Словом, мы связались с различными метеорологическими обществами, а также с рядом странных людей, расхаживающих по Нэрроу-стрит с еще более странными на вид приборами. Один заявился с неким изобретением, в котором дюжина живых пиявок проводками присоединялась к крохотным колокольчикам. Когда атмосферные условия неблагоприятны – а это то, к чему, как владелец уверял нас, особенно чувствительны пиявки, – те сжимаются, заставляя таким образом колокольчики звенеть. Другой утверждал, что погода определяется, как и в гороскопе, взаимосвязью планет; третий уверял, что летние ливни над Тихоокеанским побережьем являются непременным предвозвестником зимних морозов в Бразилии. Пинкер неизменно с сосредоточенным вниманием выслушивал каждого. В довершение бормотал:
– Доказательства! Мне нужны доказательства!
И неустанные поиски очередного шарлатана, пудрившего нам мозги, продолжались.
Иногда Линкер обращался к акциям и ценным бумагам, а также к таким скрытым разновидностям контракта, как финансовые инструменты.Если образно охарактеризовать его, то он более всего напоминал музыканта или дирижера, четкими, ритмичными движениями руки запускавшего в жизнь грандиозные симфонии наличных средств.
Ухо Дженкса не воспринимало этих незримых мелодий. Думаю, он считал себя исполнительным работником, этаким преданным слугой, регулярно обеспечивающим своего чудаковатого хозяина свежей сорочкой и носками. Именно Дженкс имел теперь дело с рекламным агентством, Дженкс поддерживал связи с Сейнсбери и Липтоном. В мире здравого смысла, – в котором женщины покупали кофе, потому что их убеждали, что только образцовые жены его покупают, а владельцы магазинов покупали кофе, потому что это сулило им существенную прибыль, – Дженкс чувствовал себя вполне в своей тарелке. Умственно более изощренный мир Биржи приводил его в замешательство.
Однажды Линкер сказал мне:
– У вас, Роберт, есть финансовое чутье.
– Сомнительно, если учесть, что мне никогда не удавалось и двух дней прожить без долгов.

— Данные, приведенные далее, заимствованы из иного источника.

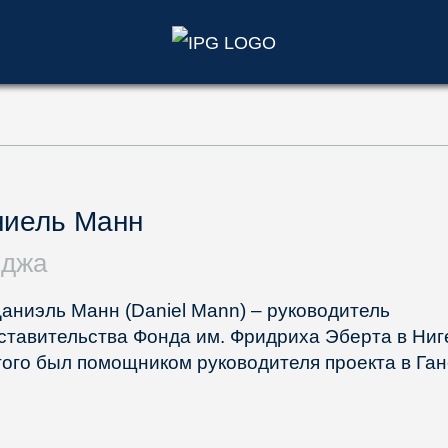
)
ниель Манн
иджа
Даниэль Манн (Daniel Mann) – руководитель
ставительства Фонда им. Фридриха Эберта в Ниг
того был помощником руководителя проекта в Ган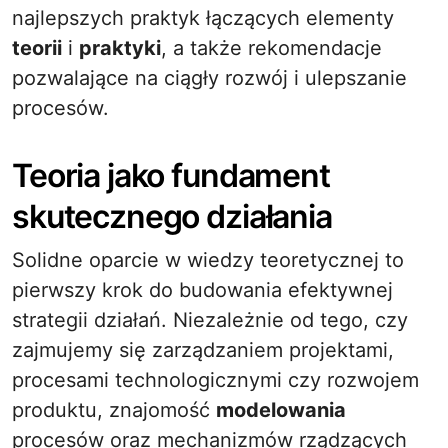
najlepszych praktyk łączących elementy
teorii
i
praktyki
, a także rekomendacje
pozwalające na ciągły rozwój i ulepszanie
procesów.
Teoria jako fundament
skutecznego działania
Solidne oparcie w wiedzy teoretycznej to
pierwszy krok do budowania efektywnej
strategii działań. Niezależnie od tego, czy
zajmujemy się zarządzaniem projektami,
procesami technologicznymi czy rozwojem
produktu, znajomość
modelowania
procesów oraz mechanizmów rządzących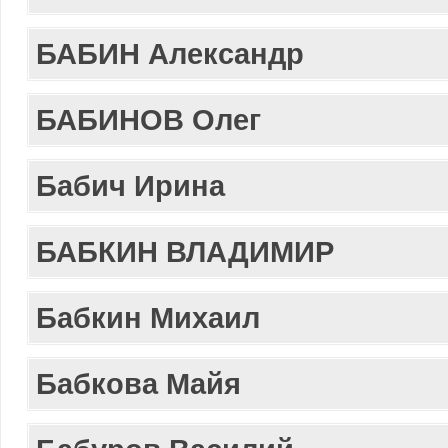
БАБИН Александр
БАБИНОВ Олег
Бабич Ирина
БАБКИН ВЛАДИМИР
Бабкин Михаил
Бабкова Майя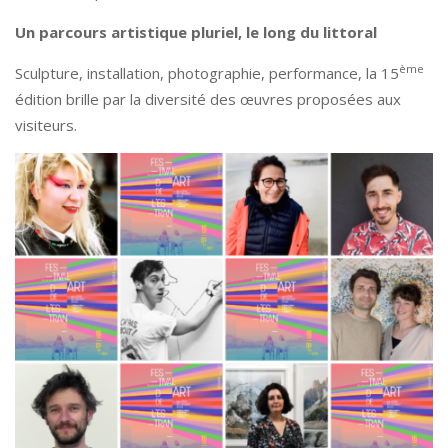
Un parcours artistique pluriel, le long du littoral
ème
Sculpture, installation, photographie, performance, la 15
édition brille par la diversité des œuvres proposées aux
visiteurs.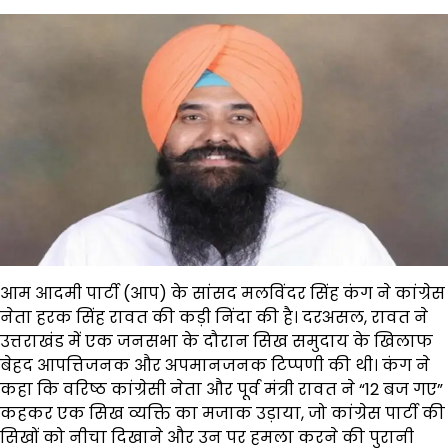
आम आदमी पार्टी (आप) के सांसद मलविंदर सिंह कंग ने कांग्रेस
नेता हरक सिंह रावत की कड़ी निंदा की है। दरअसल, रावत ने
उत्तराखंड में एक जनसभा के दौरान सिख समुदाय के खिलाफ
बेहद आपत्तिजनक और अपमानजनक टिप्पणी की थी। कंग ने
कहा कि वरिष्ठ कांग्रेसी नेता और पूर्व मंत्री रावत ने “12 बज गए”
कहकर एक सिख व्यक्ति का मजाक उड़ाया, जो कांग्रेस पार्टी की
सिखों को नीचा दिखाने और उन पर हमला करने की पुरानी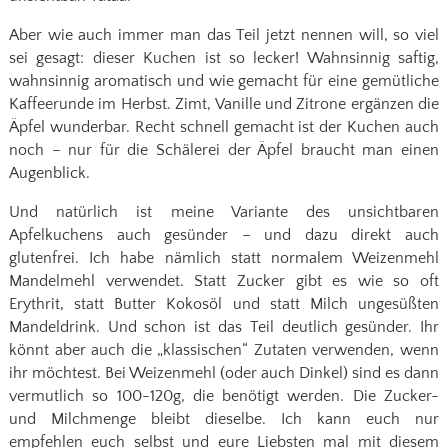
Aber wie auch immer man das Teil jetzt nennen will, so viel
sei gesagt: dieser Kuchen ist so lecker! Wahnsinnig saftig,
wahnsinnig aromatisch und wie gemacht für eine gemütliche
Kaffeerunde im Herbst. Zimt, Vanille und Zitrone ergänzen die
Äpfel wunderbar. Recht schnell gemacht ist der Kuchen auch
noch – nur für die Schälerei der Äpfel braucht man einen
Augenblick.
Und natürlich ist meine Variante des unsichtbaren
Apfelkuchens auch gesünder – und dazu direkt auch
glutenfrei. Ich habe nämlich statt normalem Weizenmehl
Mandelmehl verwendet. Statt Zucker gibt es wie so oft
Erythrit, statt Butter Kokosöl und statt Milch ungesüßten
Mandeldrink. Und schon ist das Teil deutlich gesünder. Ihr
könnt aber auch die „klassischen“ Zutaten verwenden, wenn
ihr möchtest. Bei Weizenmehl (oder auch Dinkel) sind es dann
vermutlich so 100-120g, die benötigt werden. Die Zucker-
und Milchmenge bleibt dieselbe. Ich kann euch nur
empfehlen euch selbst und eure Liebsten mal mit diesem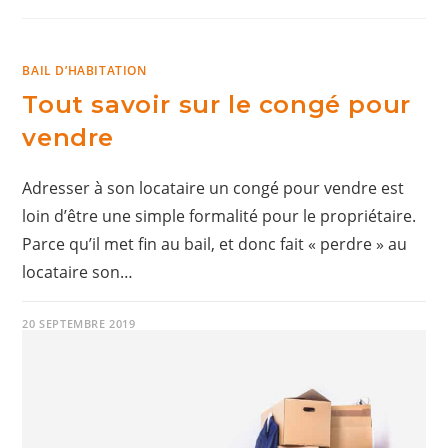
BAIL D’HABITATION
Tout savoir sur le congé pour
vendre
Adresser à son locataire un congé pour vendre est
loin d’être une simple formalité pour le propriétaire.
Parce qu’il met fin au bail, et donc fait « perdre » au
locataire son…
20 SEPTEMBRE 2019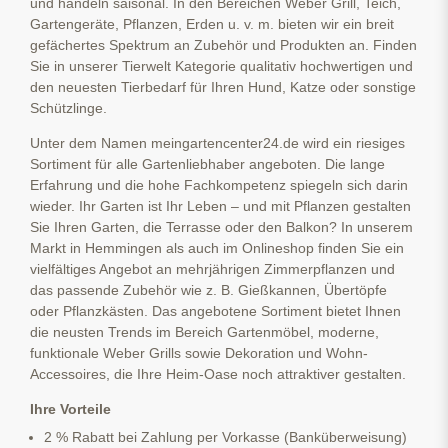
und handeln saisonal. In den Bereichen Weber Grill, Teich,
Gartengeräte, Pflanzen, Erden u. v. m. bieten wir ein breit
gefächertes Spektrum an Zubehör und Produkten an. Finden
Sie in unserer Tierwelt Kategorie qualitativ hochwertigen und
den neuesten Tierbedarf für Ihren Hund, Katze oder sonstige
Schützlinge.
Unter dem Namen meingartencenter24.de wird ein riesiges
Sortiment für alle Gartenliebhaber angeboten. Die lange
Erfahrung und die hohe Fachkompetenz spiegeln sich darin
wieder. Ihr Garten ist Ihr Leben – und mit Pflanzen gestalten
Sie Ihren Garten, die Terrasse oder den Balkon? In unserem
Markt in Hemmingen als auch im Onlineshop finden Sie ein
vielfältiges Angebot an mehrjährigen Zimmerpflanzen und
das passende Zubehör wie z. B. Gießkannen, Übertöpfe
oder Pflanzkästen. Das angebotene Sortiment bietet Ihnen
die neusten Trends im Bereich Gartenmöbel, moderne,
funktionale Weber Grills sowie Dekoration und Wohn-
Accessoires, die Ihre Heim-Oase noch attraktiver gestalten.
Ihre Vorteile
2 % Rabatt bei Zahlung per Vorkasse (Banküberweisung)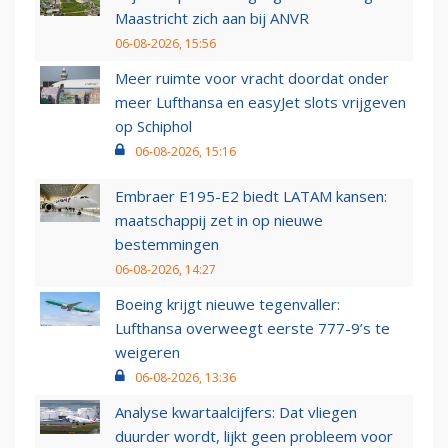
Maastricht zich aan bij ANVR
06-08-2026, 15:56
Meer ruimte voor vracht doordat onder
meer Lufthansa en easyJet slots vrijgeven
op Schiphol
06-08-2026, 15:16
Embraer E195-E2 biedt LATAM kansen:
maatschappij zet in op nieuwe
bestemmingen
06-08-2026, 14:27
Boeing krijgt nieuwe tegenvaller:
Lufthansa overweegt eerste 777-9’s te
weigeren
06-08-2026, 13:36
Analyse kwartaalcijfers: Dat vliegen
duurder wordt, lijkt geen probleem voor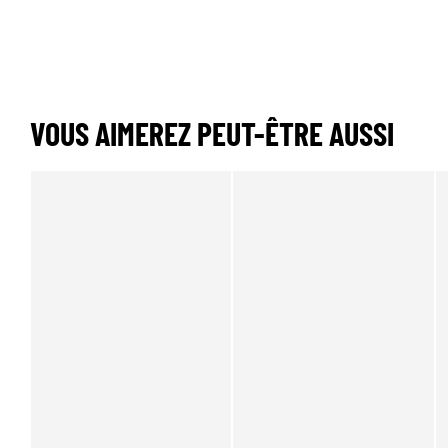
VOUS AIMEREZ PEUT-ÊTRE AUSSI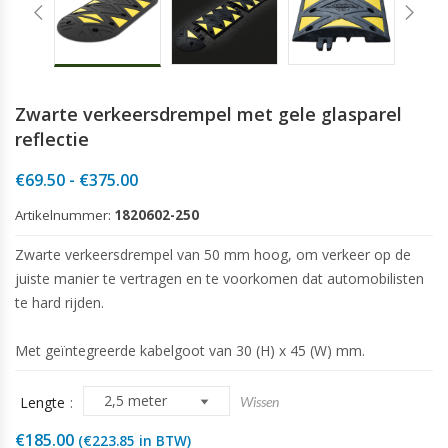
Zwarte verkeersdrempel met gele glasparel
reflectie
Prijsklasse:
€
69.50
-
€
375.00
€69.50
Artikelnummer:
1820602-250
tot
€375.00
Zwarte verkeersdrempel van 50 mm hoog, om verkeer op de
juiste manier te vertragen en te voorkomen dat automobilisten
te hard rijden.
Met geïntegreerde kabelgoot van 30 (H) x 45 (W) mm.
Lengte
Wissen
€
185.00
(
€
223.85
in BTW)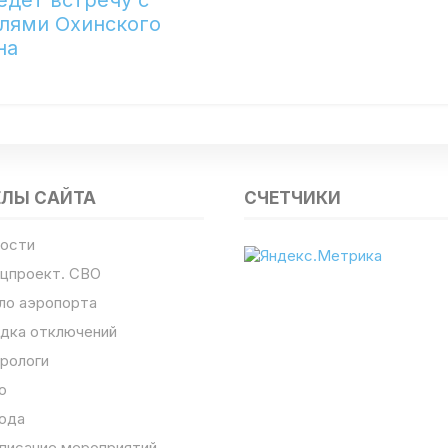
едет встречу с
лями Охинского
на
ЕЛЫ САЙТА
СЧЕТЧИКИ
ости
цпроект. СВО
ло аэропорта
дка отключений
рологи
о
ода
писание мероприятий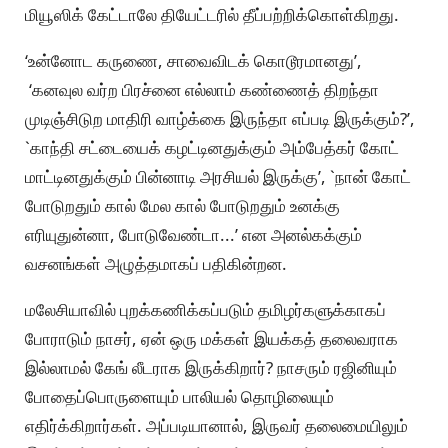
மியூஸிக் கேட்டாலே தியேட்டரில் தீப்பற்றிக்கொள்கிறது.
‘உன்னோட கருணை, சாவைவிடக் கொடூரமானது’,
‘கனவுல வர்ற பிரச்னை எல்லாம் கண்ணைத் திறந்தா
முடிஞ்சிடுற மாதிரி வாழ்க்கை இருந்தா எப்படி இருக்கும்?’,
`காந்தி சட்டையைக் கழட்டினதுக்கும் அம்பேத்கர் கோட்
மாட்டினதுக்கும் பின்னாடி அரசியல் இருக்கு’, `நான் கோட்
போடுறதும் கால் மேல கால் போடுறதும் உனக்கு
எரியுதுன்னா, போடுவேண்டா...’ என அனல்கக்கும்
வசனங்கள் அழுத்தமாகப் பதிகின்றன.
மலேசியாவில் புறக்கணிக்கப்படும் தமிழர்களுக்காகப்
போராடும் நாசர், ஏன் ஒரு மக்கள் இயக்கத் தலைவராக
இல்லாமல் கேங் லீடராக இருக்கிறார்? நாசரும் ரஜினியும்
போதைப்பொருளையும் பாலியல் தொழிலையும்
எதிர்க்கிறார்கள். அப்படியானால், இருவர் தலைமையிலும்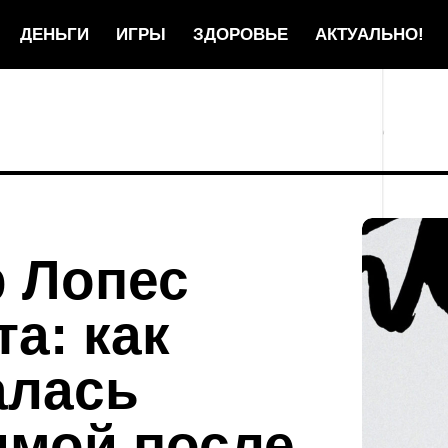
ДЕНЬГИ
ИГРЫ
ЗДОРОВЬЕ
АКТУАЛЬНО!
 Лопес
а: как
алась
имой после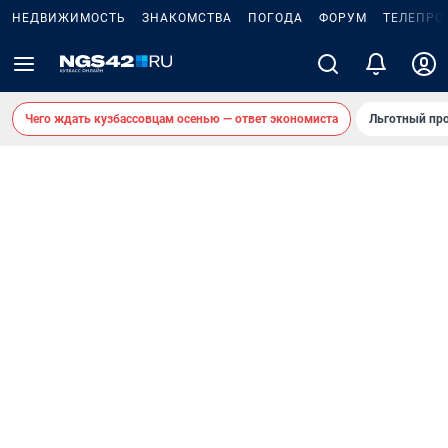
НЕДВИЖИМОСТЬ
ЗНАКОМСТВА
ПОГОДА
ФОРУМ
ТЕЛЕПРО
Чего ждать кузбассовцам осенью — ответ экономиста
Льготный про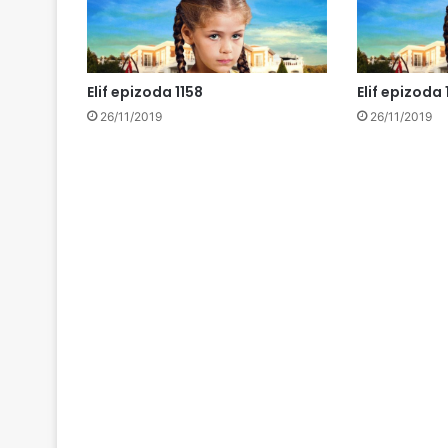
Elif epizoda 1158
Elif epizoda 
26/11/2019
26/11/2019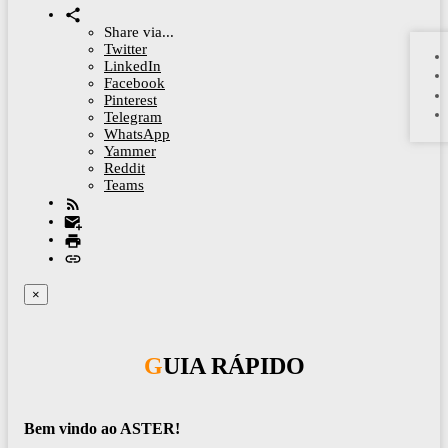
Share via...
Twitter
LinkedIn
Facebook
Pinterest
Telegram
WhatsApp
Yammer
Reddit
Teams
×
GUIA RÁPIDO
Bem vindo ao ASTER!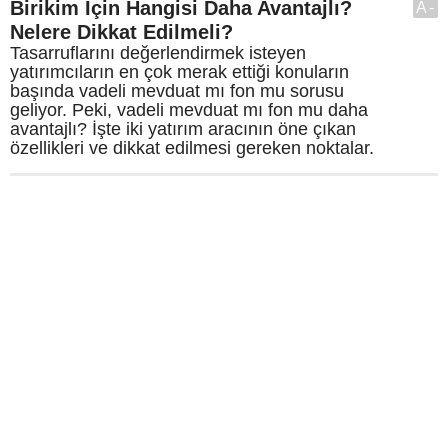
Birikim İçin Hangisi Daha Avantajlı?
A-
Nelere Dikkat Edilmeli?
Tasarruflarını değerlendirmek isteyen
yatırımcıların en çok merak ettiği konuların
başında vadeli mevduat mı fon mu sorusu
geliyor. Peki, vadeli mevduat mı fon mu daha
avantajlı? İşte iki yatırım aracının öne çıkan
özellikleri ve dikkat edilmesi gereken noktalar.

– Я не деньги имею в виду. Я говорю о финансах – а это совершенно иная материя. И подозреваю, что именно в вашем отношении к долгам и кроется причина. Саймон не способен расстаться с представлением, что занимать деньги скверно, что одолженные деньги должны быть заработаны и полностью выплачены кредиторам. Но в нашем новом мире гипотетического кофе и долгосрочных сделок можно покупать и продавать долги и контракты так же прибыльно, как и торговать кофейными зернами.